WORK ORDER = Write out, word for word, the passage below about sharing past experiences that others cannot understand.

DOCUMENT SEGMENT =

======

Since writing that bit about college bar and the obese Pisces, I have been discussing various aspect of my past with the soldier as they are just on my mind. It’s not his favorite subject because it provokes his emotion is ways he prefer not to endure and respecting that I tend to keep quiet but sometimes things just seem to need air. I just want them out where I can see and think about them so I was explaining over the weekend what it was like for me.
“I tell someone something and I have no idea what they make of it. I don’t know if they can understand it, if it means anything to them… what they think of it or what they think I think of it. The only thing I know is their perception will not match mine in any way, shape or form. It’s just not possible to find someone who would know what I was talking about and see things anywhere near the way I do because the experience is too unique.”
He was listening.
“Well you know what I am talking about. You can’t run around talking to people about your experience in Special Forces because they aren’t going to have any idea what you’re talking about and this is assuming you’re believed in the first place which would be unusual right there. So if you do tell someone something, who knows what they think? They think things based on their own experience and their experience has nothing in common with yours.”

======

DATA =
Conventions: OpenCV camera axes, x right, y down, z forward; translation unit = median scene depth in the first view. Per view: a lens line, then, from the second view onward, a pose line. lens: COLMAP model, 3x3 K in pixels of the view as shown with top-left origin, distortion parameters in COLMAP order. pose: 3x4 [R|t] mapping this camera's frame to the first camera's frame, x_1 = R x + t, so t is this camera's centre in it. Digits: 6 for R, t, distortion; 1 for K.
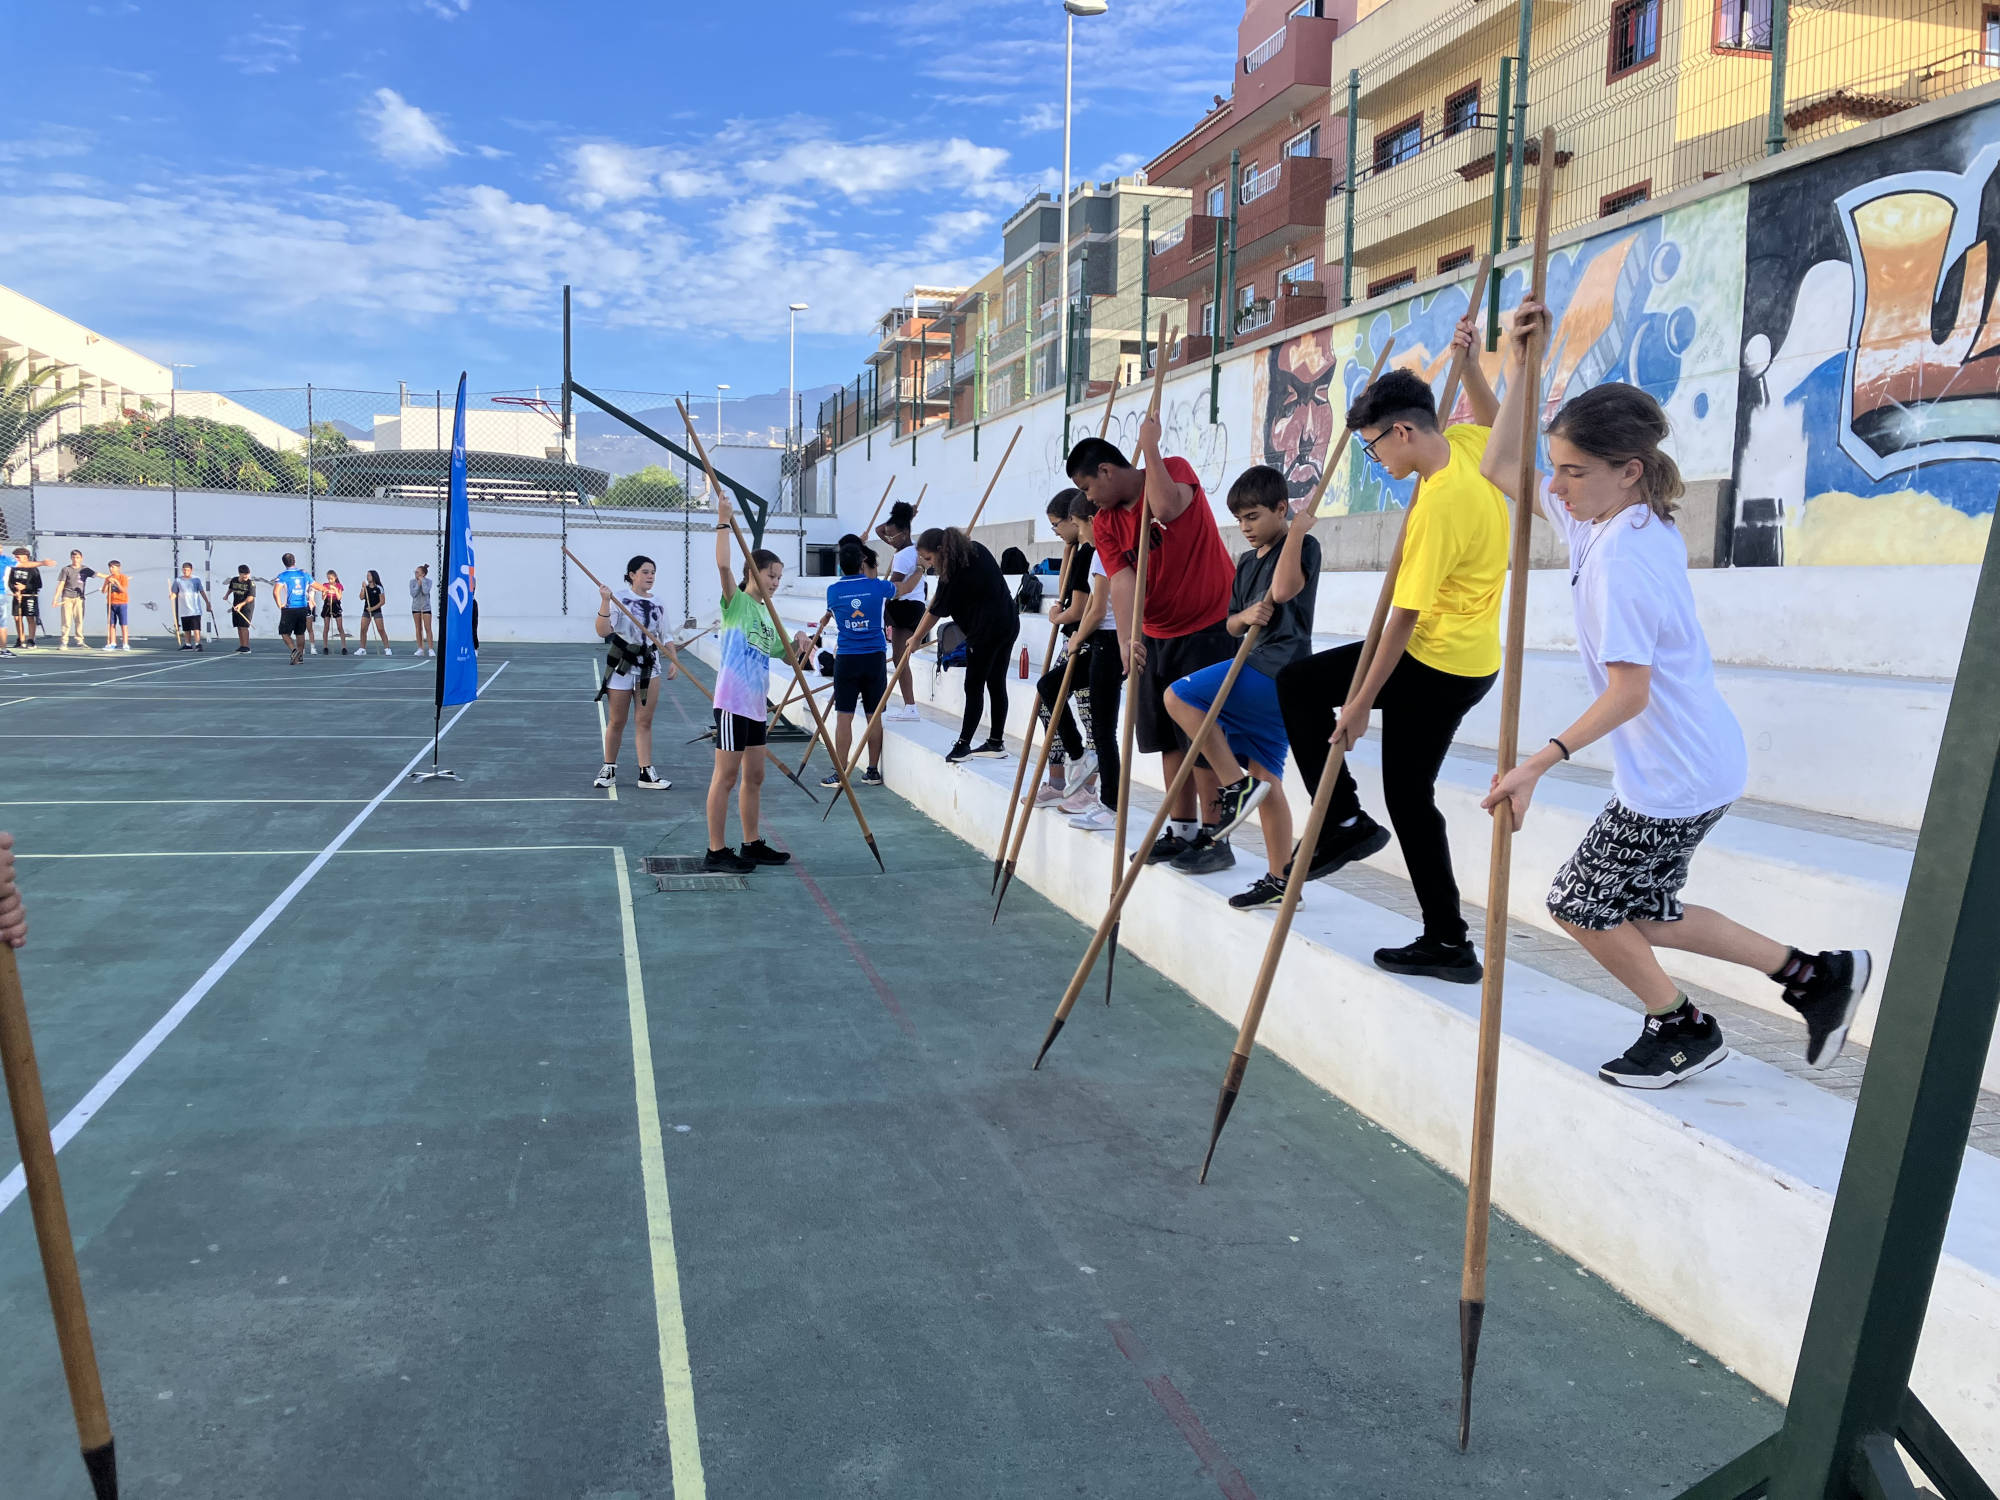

======

EXERCISE RESPONSE =
Since writing that bit about college bar and the obese Pisces, I have been discussing various aspect of my past with the soldier as they are just on my mind. It’s not his favorite subject because it provokes his emotion is ways he prefer not to endure and respecting that I tend to keep quiet but sometimes things just seem to need air. I just want them out where I can see and think about them so I was explaining over the weekend what it was like for me.
“I tell someone something and I have no idea what they make of it. I don’t know if they can understand it, if it means anything to them… what they think of it or what they think I think of it. The only thing I know is their perception will not match mine in any way, shape or form. It’s just not possible to find someone who would know what I was talking about and see things anywhere near the way I do because the experience is too unique.”
He was listening.
“Well you know what I am talking about. You can’t run around talking to people about your experience in Special Forces because they aren’t going to have any idea what you’re talking about and this is assuming you’re believed in the first place which would be unusual right there. So if you do tell someone something, who knows what they think? They think things based on their own experience and their experience has nothing in common with yours.”